Tobee & Leonard Kaplan

Tobee & Leonard Kaplan

The Alliance’s focus on five areas of giving—health, education, environment, poverty, and world relations—is mirrored in Leonard’s past.  He has made major gifts to Duke University Medical Center and the Duke Comprehensive Cancer and Heart Centers, to the Lineberger Cancer Center at UNC Chapel Hill, to the Cardiac Rehabilitation program at Moses Cone Hospital, and had a leadership position at the Greensboro Cardiac Rehabilitation Program.  In 2004, Leonard and Tobee built the new building for the Women’s Resource Center in Greensboro. He created scholarships for residents of Guilford County to attend North Carolina colleges and universities, and was a founding donor of Elon University Law School.  Critically, in partnership with the Kellogg Foundation, Leonard helped create the Center for Organizational Leadership, a philanthropic studies program (which was one of first nationally to educate non-profit executives).

“Everyone wants to leave something to their grandchildren.”

“The money won’t matter if the world they live in is so far gone,” Kaplan says. “The opportunity now is to take some of what might become their inheritance, and use it soon to make the world a better place.”

Addressing poverty, Leonard made possible the building of two houses for Habitat for Humanity, and by providing food for hungry people both close to home in Greensboro, and as far abroad as the former Soviet Union.   The Kaplans were staunch supporters of Trickle Up, which provides grant financing to women in the developing world who want to start their own microenterprise.

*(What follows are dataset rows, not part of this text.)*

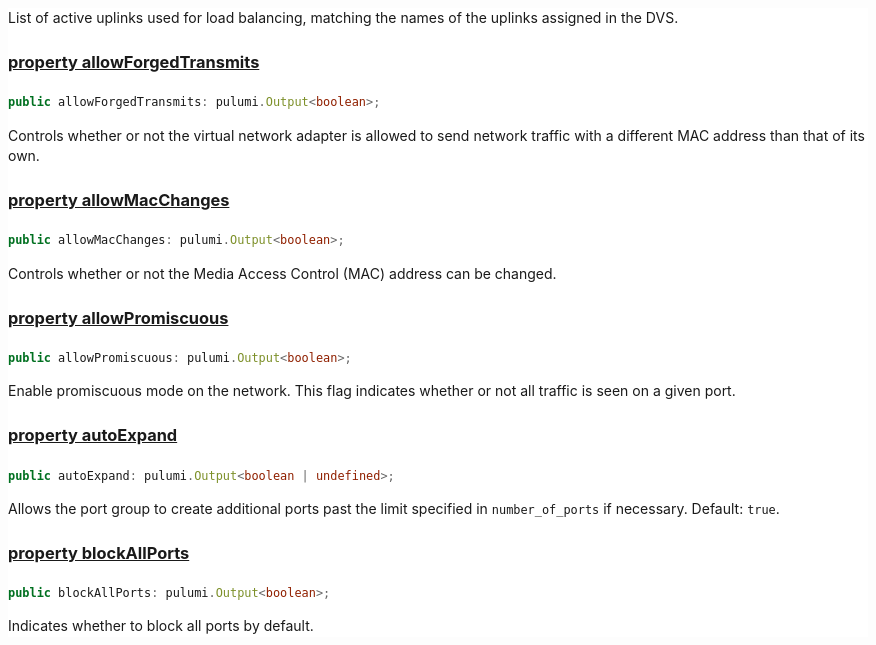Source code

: 
List of active uplinks used for load balancing, matching the names of the uplinks assigned in the DVS.

<h3 class="pdoc-member-header">
<a class="pdoc-child-name" href="/distributedPortGroup.ts#L49">property allowForgedTransmits</a>
</h3>

```typescript
public allowForgedTransmits: pulumi.Output<boolean>;
```


Controls whether or not the virtual network adapter is allowed to send network traffic with a different MAC address
than that of its own.

<h3 class="pdoc-member-header">
<a class="pdoc-child-name" href="/distributedPortGroup.ts#L53">property allowMacChanges</a>
</h3>

```typescript
public allowMacChanges: pulumi.Output<boolean>;
```


Controls whether or not the Media Access Control (MAC) address can be changed.

<h3 class="pdoc-member-header">
<a class="pdoc-child-name" href="/distributedPortGroup.ts#L57">property allowPromiscuous</a>
</h3>

```typescript
public allowPromiscuous: pulumi.Output<boolean>;
```


Enable promiscuous mode on the network. This flag indicates whether or not all traffic is seen on a given port.

<h3 class="pdoc-member-header">
<a class="pdoc-child-name" href="/distributedPortGroup.ts#L62">property autoExpand</a>
</h3>

```typescript
public autoExpand: pulumi.Output<boolean | undefined>;
```


Allows the port group to create additional ports
past the limit specified in `number_of_ports` if necessary. Default: `true`.

<h3 class="pdoc-member-header">
<a class="pdoc-child-name" href="/distributedPortGroup.ts#L66">property blockAllPorts</a>
</h3>

```typescript
public blockAllPorts: pulumi.Output<boolean>;
```


Indicates whether to block all ports by default.

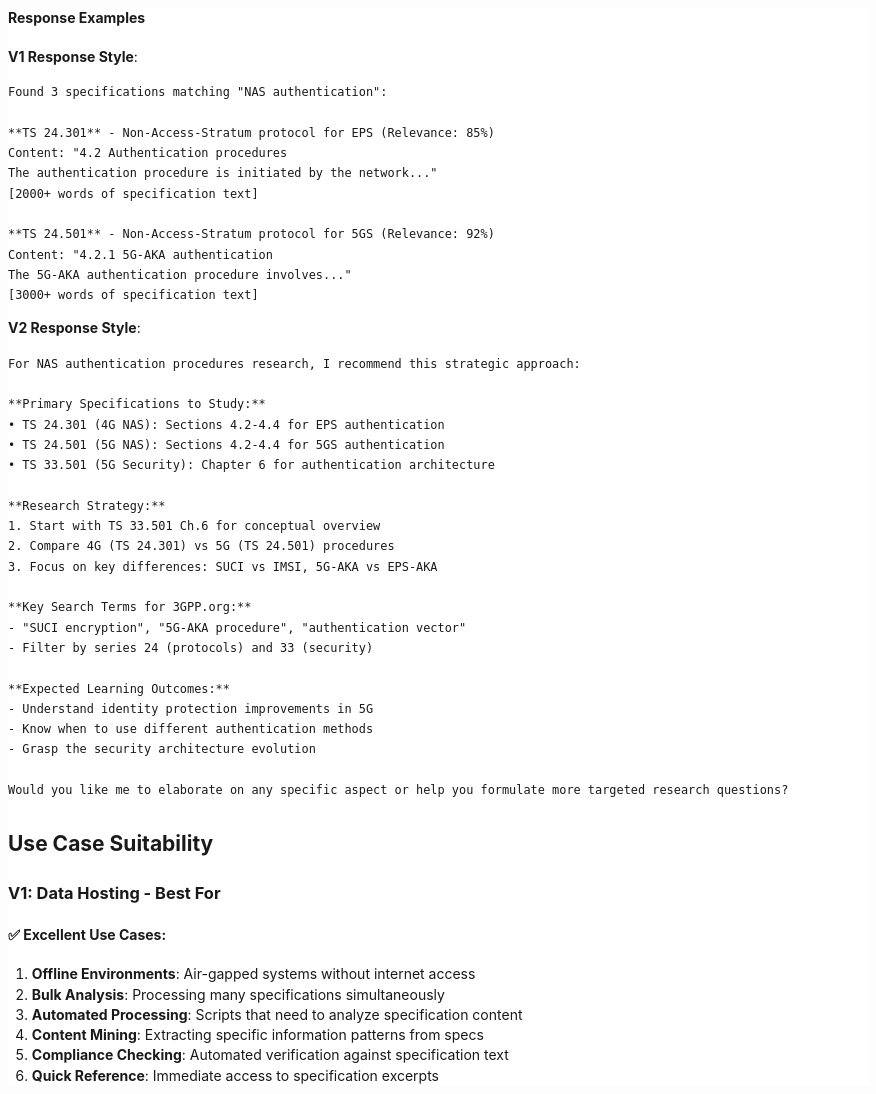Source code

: #### **Response Examples**

**V1 Response Style**:
```
Found 3 specifications matching "NAS authentication":

**TS 24.301** - Non-Access-Stratum protocol for EPS (Relevance: 85%)
Content: "4.2 Authentication procedures
The authentication procedure is initiated by the network..."
[2000+ words of specification text]

**TS 24.501** - Non-Access-Stratum protocol for 5GS (Relevance: 92%)
Content: "4.2.1 5G-AKA authentication
The 5G-AKA authentication procedure involves..."
[3000+ words of specification text]
```

**V2 Response Style**:
```
For NAS authentication procedures research, I recommend this strategic approach:

**Primary Specifications to Study:**
• TS 24.301 (4G NAS): Sections 4.2-4.4 for EPS authentication
• TS 24.501 (5G NAS): Sections 4.2-4.4 for 5GS authentication
• TS 33.501 (5G Security): Chapter 6 for authentication architecture

**Research Strategy:**
1. Start with TS 33.501 Ch.6 for conceptual overview
2. Compare 4G (TS 24.301) vs 5G (TS 24.501) procedures
3. Focus on key differences: SUCI vs IMSI, 5G-AKA vs EPS-AKA

**Key Search Terms for 3GPP.org:**
- "SUCI encryption", "5G-AKA procedure", "authentication vector"
- Filter by series 24 (protocols) and 33 (security)

**Expected Learning Outcomes:**
- Understand identity protection improvements in 5G
- Know when to use different authentication methods
- Grasp the security architecture evolution

Would you like me to elaborate on any specific aspect or help you formulate more targeted research questions?
```

## Use Case Suitability

### **V1: Data Hosting - Best For**

#### **✅ Excellent Use Cases**:
1. **Offline Environments**: Air-gapped systems without internet access
2. **Bulk Analysis**: Processing many specifications simultaneously
3. **Automated Processing**: Scripts that need to analyze specification content
4. **Content Mining**: Extracting specific information patterns from specs
5. **Compliance Checking**: Automated verification against specification text
6. **Quick Reference**: Immediate access to specification excerpts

Leonard gave not only of his wealth, but also of his time and expertise, taking on leadership positions in many organizations and campaigns such as the Greater Greensboro United Way DeToqueville Society, and as a Core Member of ACTION Greensboro, a nonprofit dedicated to improving public education, revitalization of downtown Greensboro, and leveraging economic development.

Active in their community of faith, the Kaplans built a new building for the Greensboro Jewish Federation, and for the Hillel youth organization at U.N.C., Chapel Hill.  He served on the board of the Jewish Foundation of Greensboro, and on that of the national Hillel organization, and was a founder of Camp Ramah Darom.

Viewing giving as a responsibility of affluence, Leonard led by example, and encouraged others to do the same.  He created Wealth & Giving, an educational program designed to inspire the largest wealth holders in this country to be more generous.  The Alliance continues that work by promoting and providing donors with opportunities for effective and efficient giving.